SELLING THE CRUISE SHIP VS. THE CABIN
Builder websites and new home sales presentations are giving more and more emphasis to floorplan designs and new home features. It makes sense; customers visit our websites or communities to find the perfect home, so why not give them what they want? As we find ever more elegant ways to compare home sizes, home prices and home features — it’s easy to lose sight of the importance of location, lifestyle and activities in our communities. Today, builders seek to “one up” each other on ever better ways to showcase home designs and features.
The problem is that so much emphasis on home designs and features has had the unanticipated consequence of diminishing the significance of a sales presentation on community surroundings, lifestyle and activities. Smart homebuilders know that we need to match customers’ desires in purchasing a new home to their online and on-site sales experience.
Cruise ship companies learned years ago that focusing on the lifestyle and activities will outperform showing off their cabins. Readers will be hard pressed to find a 30-second cruise ship TV spot that spends more than 3 seconds on cabin design.
Lifestyle, location and activities give small and medium size builders a leg up on large builders.

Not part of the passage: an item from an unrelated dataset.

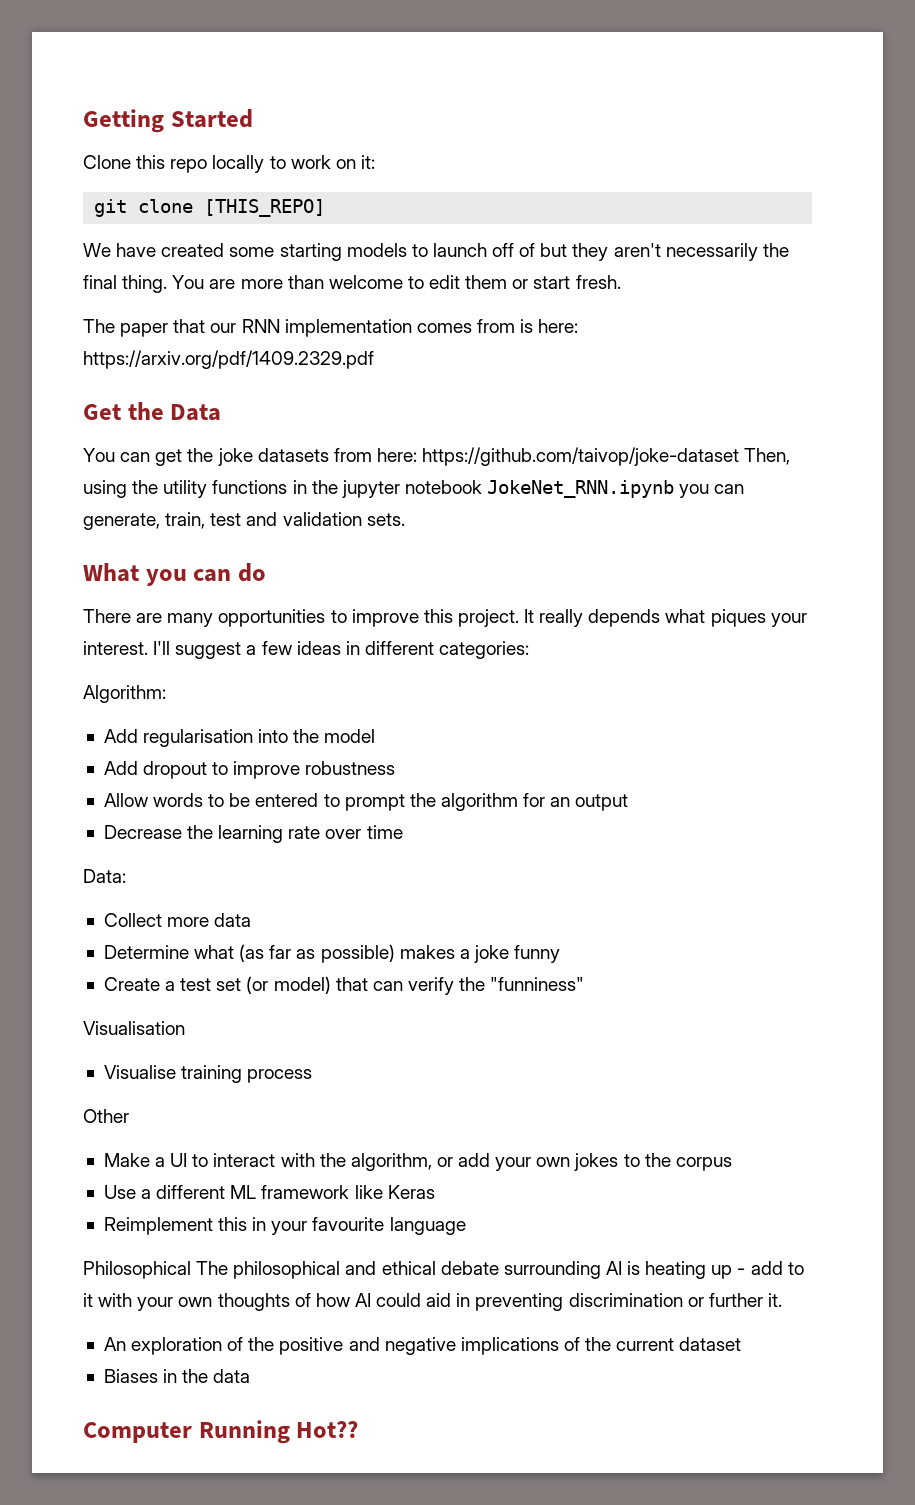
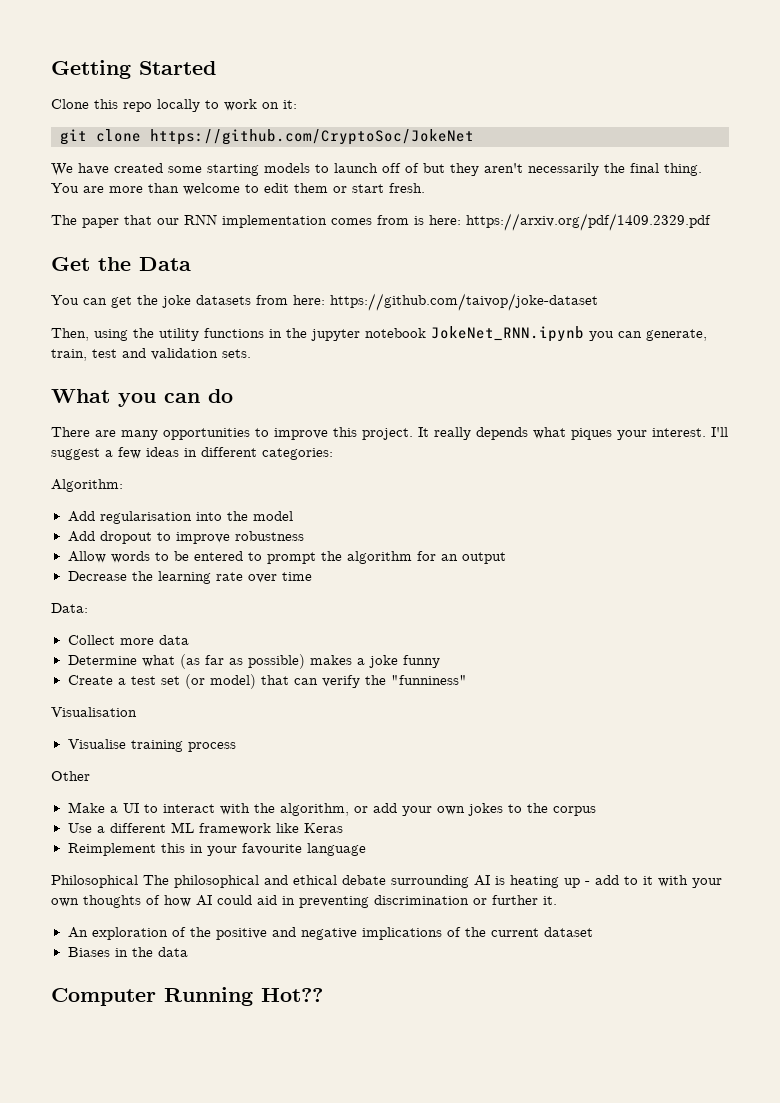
[204,199,326,217] [THIS_REPO] -> [150,129,474,145] https://github.com/CryptoSoc/JokeNet
(740, 456) none -> (598, 302) //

With large builders gaining ever more market share in today’s highly competitive landscape, online and on-site emphasis on community, lifestyle and activities is an area where small and mid-sized builders can excel. Why? Because a large builder with 100+ communities is less likely to undertake a serious effort at focusing on the unique benefits of each community. Yet a builder with just a few communities in a single market can find ways to build value with a unique proposition in each location.
Similarly, corporate-led sales training at large builders is likely to focus on elements of the sales presentation that are ubiquitous across all their communities (e.g., builder reputation, their building process, floorplans and product features).
Unique elements such as a focus on schools would be a top concern for a family location with great schools, but it a waste of a customer’s time for an empty-nester community in a poor school district. Large builders have a hard time reprioritizing and reordering a one-off sales presentation. But small and mid-sized homebuilders can take the time to arrange each community’s unique selling proposition and emphasize it early in each sales setting.
Learn from the cruise ship industry what others already know: selling the larger emotional aspects of the community will outperform getting mired in the details of floorplans and home features.
RYMER’S RULES
Sell the experience first – Begin by matching your community’s lcation and activities to your customers’ needs.
Emphasize what makes you unique – Chances are it’s the amenities, lifestyle, shopping, restaurants and schools.
Time yourself on the lifestyle portion of your presentation – Goal is to spend 50% of your presentation on building value with regard to how your customers will live, and 50% on the home.